The records:

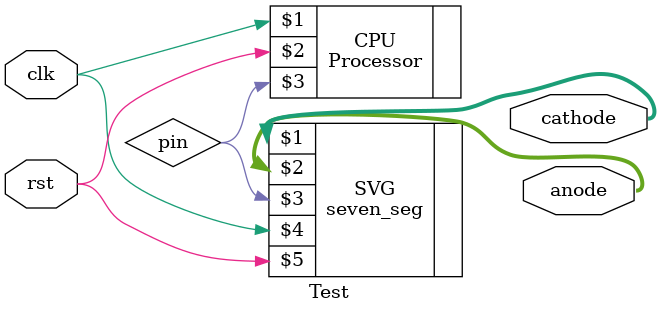
<source format=v>
`timescale 1ns / 1ps


module Test(
    input rst, 
    input clk,
    output wire [6:0] cathode,
    output wire [7:0] anode
    
);
    
    Processor CPU (clk, rst, pin);
    seven_seg SVG (cathode, anode, pin, clk, rst);
    
endmodule

</source>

Instruction:
Reproduce, unchanged, the line containing "seven_seg SVG (cathode, anode, pin, clk, rst);" and each line after it through the end of the listing above, and nothing else.

Worked solution:
    seven_seg SVG (cathode, anode, pin, clk, rst);
    
endmodule

</source>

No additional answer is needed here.